C’est en début de matinée vers 9 heures, sous une fine pluie, qu’il a foulé le sol matadien. L’autorité provinciale regagne le chef-lieu de la province après une série de consultations dans la capitale. Ce déplacement à Kinshasa, officiellement motivé par une invitation du vice-premier ministre de l’Intérieur, alors que l’étau se resserre autour de l’exécutif provincial sur un rapport de l’Inspection générale des Finances (IGF).
Le point de bascule de cette situation remonte au 28 janvier 2026, après que l’Assemblée provinciale ait autorisé à l’unanimité le réquisitoire du procureur général près la Cour de cassation. Une décision qui ouvre la voie à une instruction judiciaire contre le gouverneur pour des faits présumés de détournement de deniers publics.
Pour le camp de Grâce Bilolo, l’heure est à la contre-attaque juridique. Son entourage affirme que le gouverneur a accusé réception, le lundi 2 février, du « vrai » rapport de l’Inspection générale des Finances (IGF), lequel ne mentionne « aucun détournement » et est présenté comme une pièce à décharge dans cette affaire.
Pourtant, la tempête juridique semble loin de s’apaiser, car un nouveau front vient de s’ouvrir. En effet, un collectif de notables du Kongo Central a déposé une plainte au parquet près la Cour de cassation pour charger à nouveau le gouverneur de province.
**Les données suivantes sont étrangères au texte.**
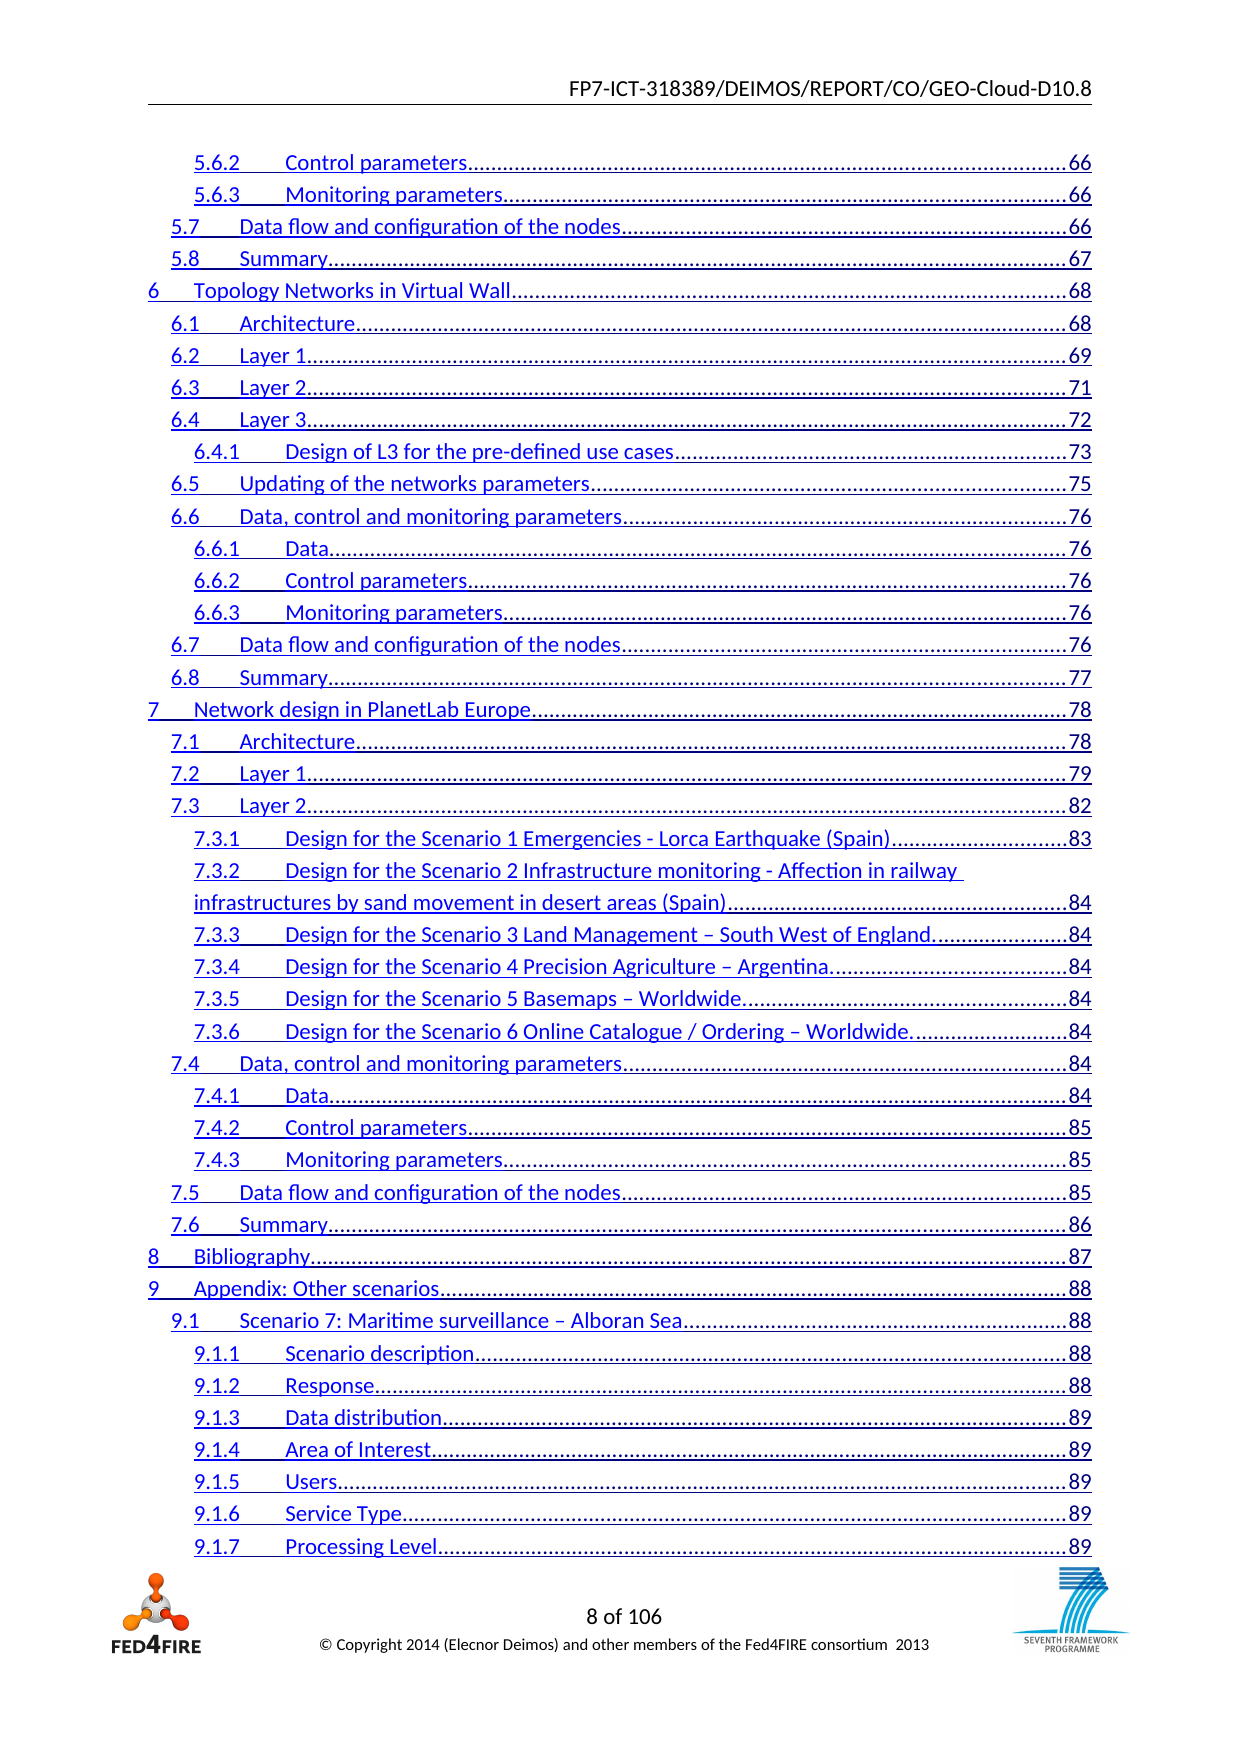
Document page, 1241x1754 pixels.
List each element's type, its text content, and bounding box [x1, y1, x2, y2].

text 7.4.3 Monitoring parameters 85 [193, 1146, 1092, 1170]
text 9.1.1 Scenario description 88 [193, 1339, 1092, 1363]
text 7.3.3 Design for the Scenario 3 Land Management – South West of England. 84 [193, 920, 1092, 944]
text 5.6.2 Control parameters 66 [193, 148, 1092, 172]
text 7.3.4 Design for the Scenario 4 Precision Agriculture – Argentina. 84 [193, 952, 1092, 977]
text 6.4 Layer 3 72 [171, 405, 1092, 429]
text 9.1.3 Data distribution 89 [193, 1403, 1092, 1427]
text 6.6.1 Data 76 [193, 534, 1092, 558]
text 6.8 Summary 77 [171, 663, 1092, 687]
text 6.2 Layer 1 69 [171, 341, 1092, 365]
text 5.8 Summary 67 [171, 244, 1092, 268]
text 8 Bibliography 87 [148, 1242, 1092, 1266]
text 9.1 Scenario 7: Maritime surveillance – Alboran Sea 88 [171, 1306, 1092, 1331]
text 7.3.6 Design for the Scenario 6 Online Catalogue / Ordering – Worldwide. 84 [193, 1017, 1092, 1041]
text 9.1.5 Users 89 [193, 1467, 1092, 1492]
text 7.3 Layer 2 82 [171, 791, 1092, 816]
text 7.3.1 Design for the Scenario 1 Emergencies - Lorca Earthquake (Spain) 83 [193, 824, 1092, 848]
text 6.6.3 Monitoring parameters 76 [193, 598, 1092, 622]
text 6.1 Architecture 68 [171, 309, 1092, 333]
text 7.4.2 Control parameters 85 [193, 1113, 1092, 1137]
text 7.6 Summary 86 [171, 1210, 1092, 1234]
text 7.1 Architecture 78 [171, 727, 1092, 751]
text 7.4 Data, control and monitoring parameters 84 [171, 1049, 1092, 1073]
text 7.3.5 Design for the Scenario 5 Basemaps – Worldwide. 84 [193, 984, 1092, 1009]
text 9.1.2 Response 88 [193, 1371, 1092, 1395]
text 5.6.3 Monitoring parameters 66 [193, 180, 1092, 204]
text 5.7 Data flow and configuration of the nodes 66 [171, 212, 1092, 236]
text 6 Topology Networks in Virtual Wall 68 [148, 276, 1092, 301]
text 7.5 Data flow and configuration of the nodes 85 [171, 1178, 1092, 1202]
text 6.7 Data flow and configuration of the nodes 76 [171, 631, 1092, 655]
text 6.3 Layer 2 71 [171, 373, 1092, 397]
text 6.4.1 Design of L3 for the pre-defined use cases 73 [193, 437, 1092, 462]
text 9 Appendix: Other scenarios 88 [148, 1274, 1092, 1298]
text 7.3.2 Design for the Scenario 2 Infrastructure monitoring - Affection in railway infrastructures by sand movement in desert areas (Spain) 84 [193, 856, 1092, 912]
text 6.5 Updating of the networks parameters 75 [171, 469, 1092, 494]
text 9.1.7 Processing Level 89 [193, 1532, 1092, 1556]
text 6.6.2 Control parameters 76 [193, 566, 1092, 590]
text 9.1.4 Area of Interest 89 [193, 1435, 1092, 1459]
text 7 Network design in PlanetLab Europe 78 [148, 695, 1092, 719]
text 6.6 Data, control and monitoring parameters 76 [171, 502, 1092, 526]
text 9.1.6 Service Type 89 [193, 1499, 1092, 1524]
text 7.2 Layer 1 79 [171, 759, 1092, 783]
text 7.4.1 Data 84 [193, 1081, 1092, 1105]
Cette plainte porte sur des faits de détournement de deniers publics, faux en écriture, conflit d’intérêts et délit d’initié, relatifs à des griefs non visés par le réquisitoire initial du procureur général.
À Matadi comme sur l’ensemble de la province, voire à Kinshasa, les observateurs et les acteurs de la société civile estiment que ce retour ne signifie pas un retour à la normale, mais plutôt le début d’un bras de fer judiciaire dont l’issue pourrait redéfinir l’équilibre politique de la province dans les jours à venir.
Une source contactée par Kongo Média précise qu’il faudra désormais attendre l’évolution de l’instruction. « L’innocence se trouve au bout de la procédure judiciaire. Il faudra d’abord s’y soumettre pour que le reste soit déterminé », conclut-elle.